EU promotes costly, unproven technologies on final net-zero industry plan
Today, the EU institutions failed to provide a clear direction for the future of clean industry in the final deal for the Net-Zero Industry Act (NZIA). This EU law was introduced as a tool to support domestic manufacturing of targeted technologies and help the EU meet its 2030 climate targets and strategic autonomy goals, but today’s final agreement instead gambles on expensive and unproven solutions with limited time and public money available to achieve climate goals.
The negotiators’ decision to turn the NZIA into a tool to support technologies regardless of their cost-effectiveness and immediate deployability is very concerning.
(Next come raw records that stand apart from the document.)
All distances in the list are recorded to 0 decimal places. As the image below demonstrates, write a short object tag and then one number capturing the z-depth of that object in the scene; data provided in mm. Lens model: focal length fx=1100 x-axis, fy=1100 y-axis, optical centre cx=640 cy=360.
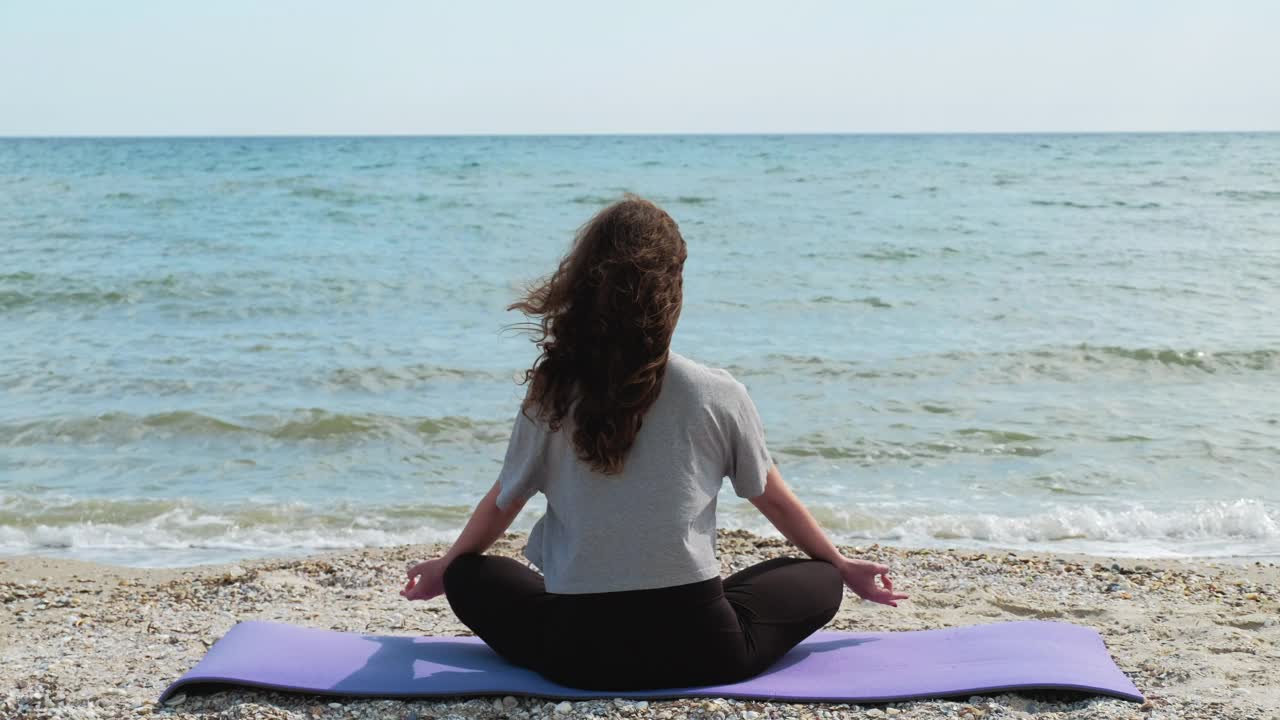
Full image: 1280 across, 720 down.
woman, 2717
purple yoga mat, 3074
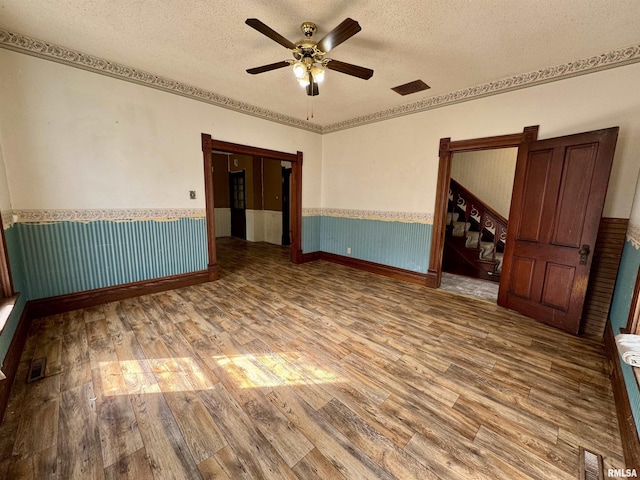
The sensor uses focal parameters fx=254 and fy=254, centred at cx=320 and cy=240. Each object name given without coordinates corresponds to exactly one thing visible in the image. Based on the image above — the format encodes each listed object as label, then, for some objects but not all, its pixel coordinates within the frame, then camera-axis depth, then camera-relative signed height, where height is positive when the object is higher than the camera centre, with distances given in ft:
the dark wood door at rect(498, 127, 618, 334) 8.28 -0.56
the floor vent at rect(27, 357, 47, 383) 6.17 -4.38
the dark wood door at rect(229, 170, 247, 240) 27.27 -0.38
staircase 15.26 -1.97
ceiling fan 6.46 +4.11
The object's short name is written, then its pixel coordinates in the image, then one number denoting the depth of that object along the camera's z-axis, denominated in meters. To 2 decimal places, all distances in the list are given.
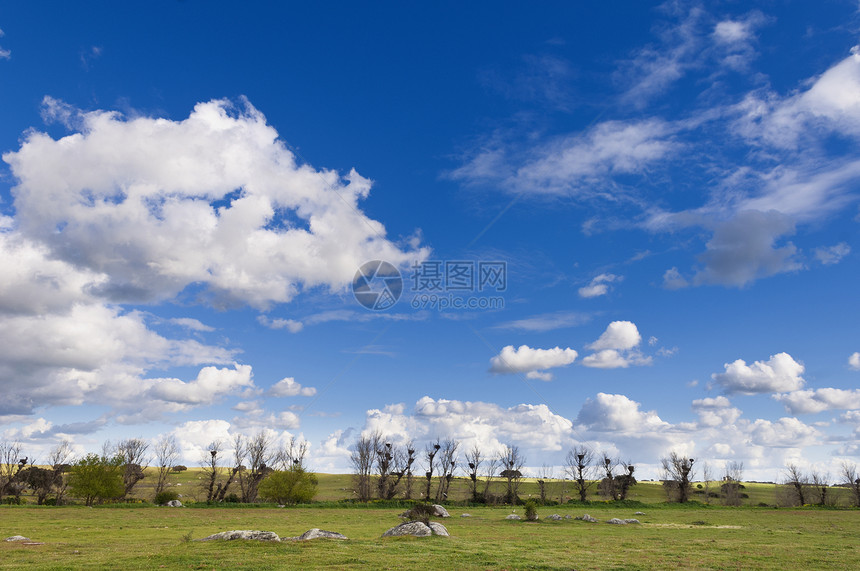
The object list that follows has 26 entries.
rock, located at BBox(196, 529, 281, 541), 24.12
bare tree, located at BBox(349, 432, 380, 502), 88.28
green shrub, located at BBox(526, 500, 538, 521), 47.62
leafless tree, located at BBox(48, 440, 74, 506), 84.05
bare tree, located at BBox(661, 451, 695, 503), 90.75
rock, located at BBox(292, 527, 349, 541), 25.30
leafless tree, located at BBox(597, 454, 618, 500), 89.26
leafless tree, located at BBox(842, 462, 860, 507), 89.44
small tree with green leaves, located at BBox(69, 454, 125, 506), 70.44
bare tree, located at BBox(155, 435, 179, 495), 89.81
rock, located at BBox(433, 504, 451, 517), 47.84
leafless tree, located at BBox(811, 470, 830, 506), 87.54
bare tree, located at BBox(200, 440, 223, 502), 81.75
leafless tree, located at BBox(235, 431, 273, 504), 86.00
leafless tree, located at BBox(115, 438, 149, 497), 86.75
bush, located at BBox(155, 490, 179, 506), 71.56
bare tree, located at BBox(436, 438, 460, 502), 92.24
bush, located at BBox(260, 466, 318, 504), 74.62
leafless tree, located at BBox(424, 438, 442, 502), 89.62
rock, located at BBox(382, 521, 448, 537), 27.47
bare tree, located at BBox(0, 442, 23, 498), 78.25
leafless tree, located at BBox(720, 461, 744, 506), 99.16
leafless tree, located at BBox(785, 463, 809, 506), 92.46
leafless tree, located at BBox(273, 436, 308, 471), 96.38
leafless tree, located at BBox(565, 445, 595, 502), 88.41
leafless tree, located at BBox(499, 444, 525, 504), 93.82
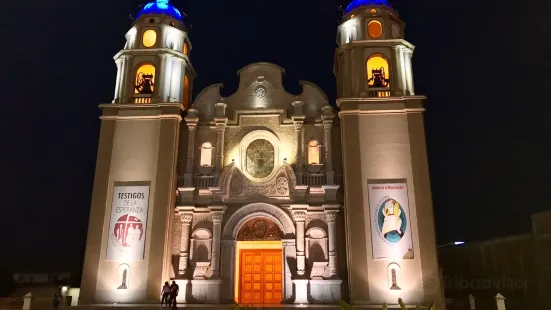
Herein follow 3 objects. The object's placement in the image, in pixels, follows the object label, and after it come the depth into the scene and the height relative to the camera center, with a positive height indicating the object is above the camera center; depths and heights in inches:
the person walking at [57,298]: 669.9 -10.7
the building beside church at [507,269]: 867.4 +45.3
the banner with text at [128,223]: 700.0 +99.0
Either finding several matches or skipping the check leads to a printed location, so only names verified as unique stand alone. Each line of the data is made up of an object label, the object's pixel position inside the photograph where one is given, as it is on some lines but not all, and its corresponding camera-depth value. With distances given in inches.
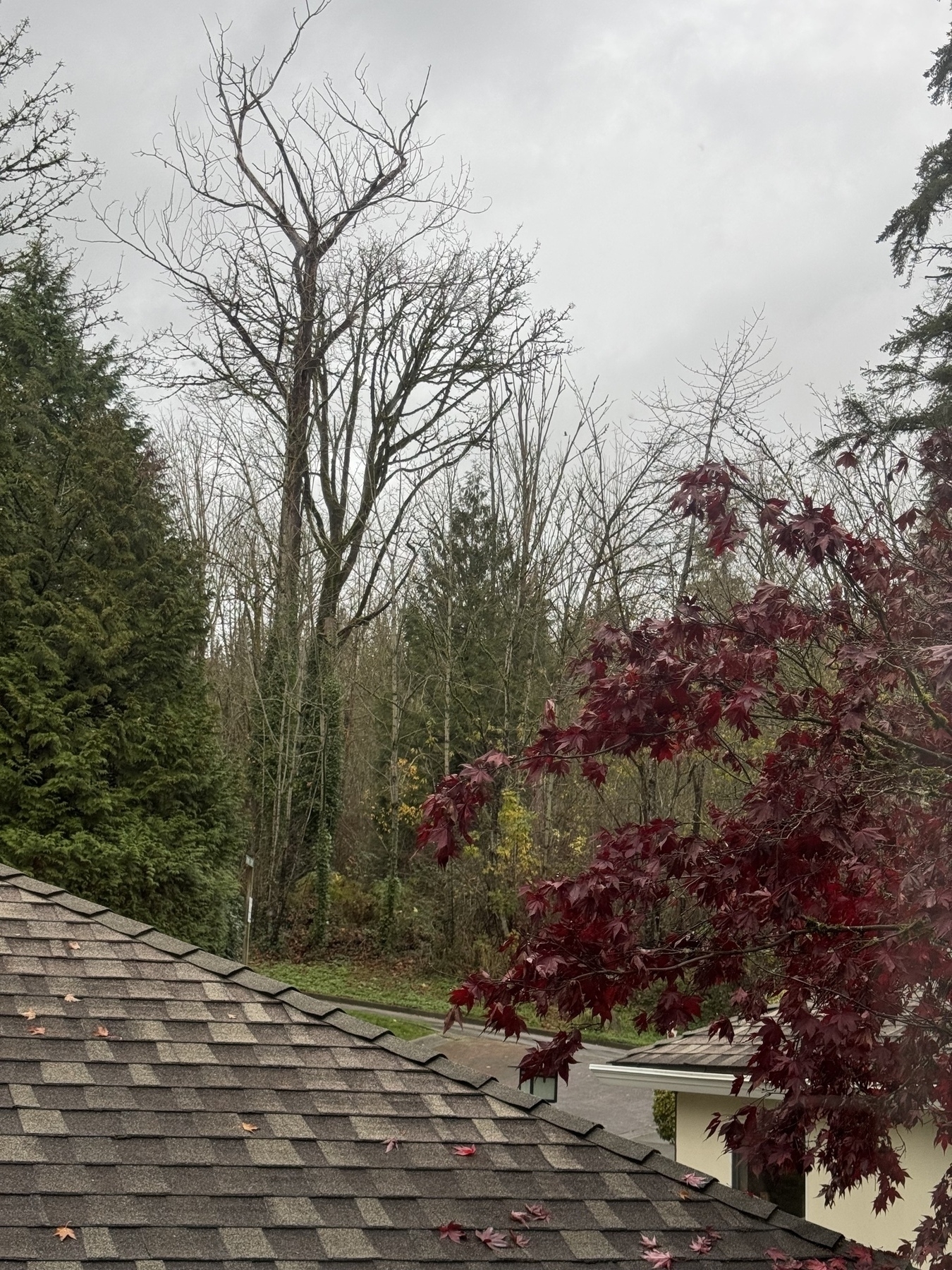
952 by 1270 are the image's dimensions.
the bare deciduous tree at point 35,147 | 614.5
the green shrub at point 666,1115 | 508.1
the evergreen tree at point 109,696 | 472.7
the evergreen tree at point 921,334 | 709.3
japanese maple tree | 162.6
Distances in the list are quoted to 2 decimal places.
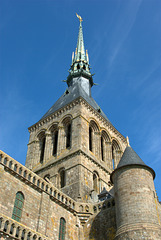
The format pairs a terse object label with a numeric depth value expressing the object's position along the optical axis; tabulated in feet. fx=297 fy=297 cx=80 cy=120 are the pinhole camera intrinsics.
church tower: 78.64
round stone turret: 50.85
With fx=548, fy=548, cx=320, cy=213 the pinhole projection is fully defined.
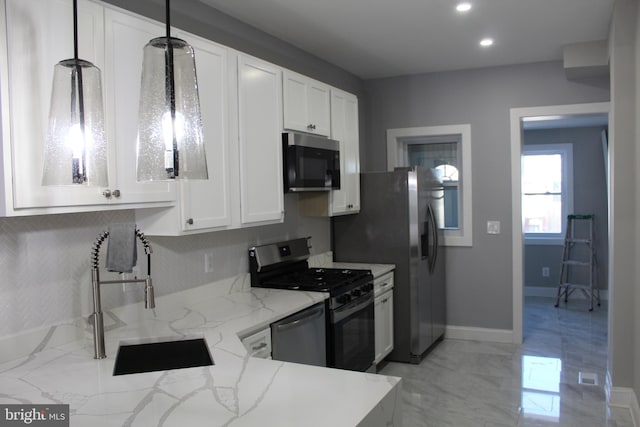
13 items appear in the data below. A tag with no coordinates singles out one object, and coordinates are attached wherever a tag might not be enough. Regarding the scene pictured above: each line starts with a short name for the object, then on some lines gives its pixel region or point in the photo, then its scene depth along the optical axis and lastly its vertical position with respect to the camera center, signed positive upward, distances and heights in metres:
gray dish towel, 2.24 -0.16
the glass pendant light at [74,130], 1.72 +0.25
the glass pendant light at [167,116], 1.54 +0.26
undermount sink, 2.24 -0.63
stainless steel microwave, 3.63 +0.30
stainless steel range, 3.53 -0.56
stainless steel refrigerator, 4.66 -0.32
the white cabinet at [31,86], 1.88 +0.44
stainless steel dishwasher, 2.89 -0.74
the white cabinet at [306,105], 3.69 +0.72
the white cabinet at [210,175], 2.74 +0.17
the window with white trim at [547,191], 7.64 +0.15
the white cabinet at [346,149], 4.34 +0.47
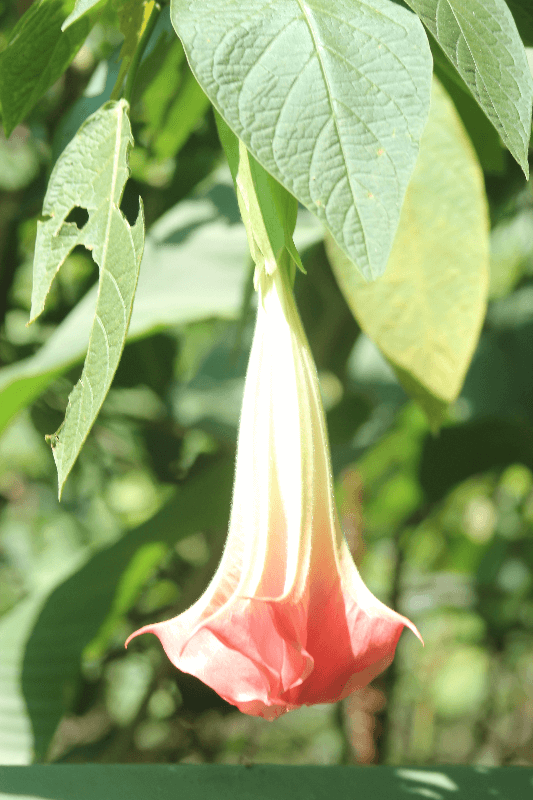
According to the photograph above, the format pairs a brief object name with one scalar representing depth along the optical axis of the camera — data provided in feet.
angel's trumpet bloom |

Wind and solar supply chains, heat pumps, batteries, grids and renewable hydrogen for targeted sectors are readily available solutions with proven decarbonisation impact. By giving them the same level of public support as expensive and slow technologies, such as nuclear energy and carbon capture, scarce public funds will be stretched further, minimising impact.
Carbon capture and storage (CCS) is wrongly put forward as a solution for all industrial emissions, when it should be focused on carbon emissions that cannot be prevented at source through other more cost-effective means. Such a heavy reliance on CCS does not only divert taxpayers’ money from the available technologies to decarbonise European industry in the timeframe needed, but also risks maintaining our fossil fuels dependency for the next decades.
Finally, this simplistic approach based on shorter permitting procedures and reduced public participation will result in additional pressure on EU communities and the environment and likely result in overburdening national public authorities and exacerbating conflicts at local level.
The provisional political deal between co-legislators is now pending formal adoption by both institutions.
Riccardo Nigro, Senior Policy Officer for Zero Pollution Industry at the European Environmental Bureau said:
“Putting costly, unproven technologies at the same level as proven solutions derails the original intentions behind the Net-Zero Industry Act. This misguided approach jeopardises both environmental and strategic autonomy goals and diverts funds from essential clean technologies. A focused commitment to impactful solutions is essential for meeting 2030 climate targets and boosting European clean industry competitiveness.”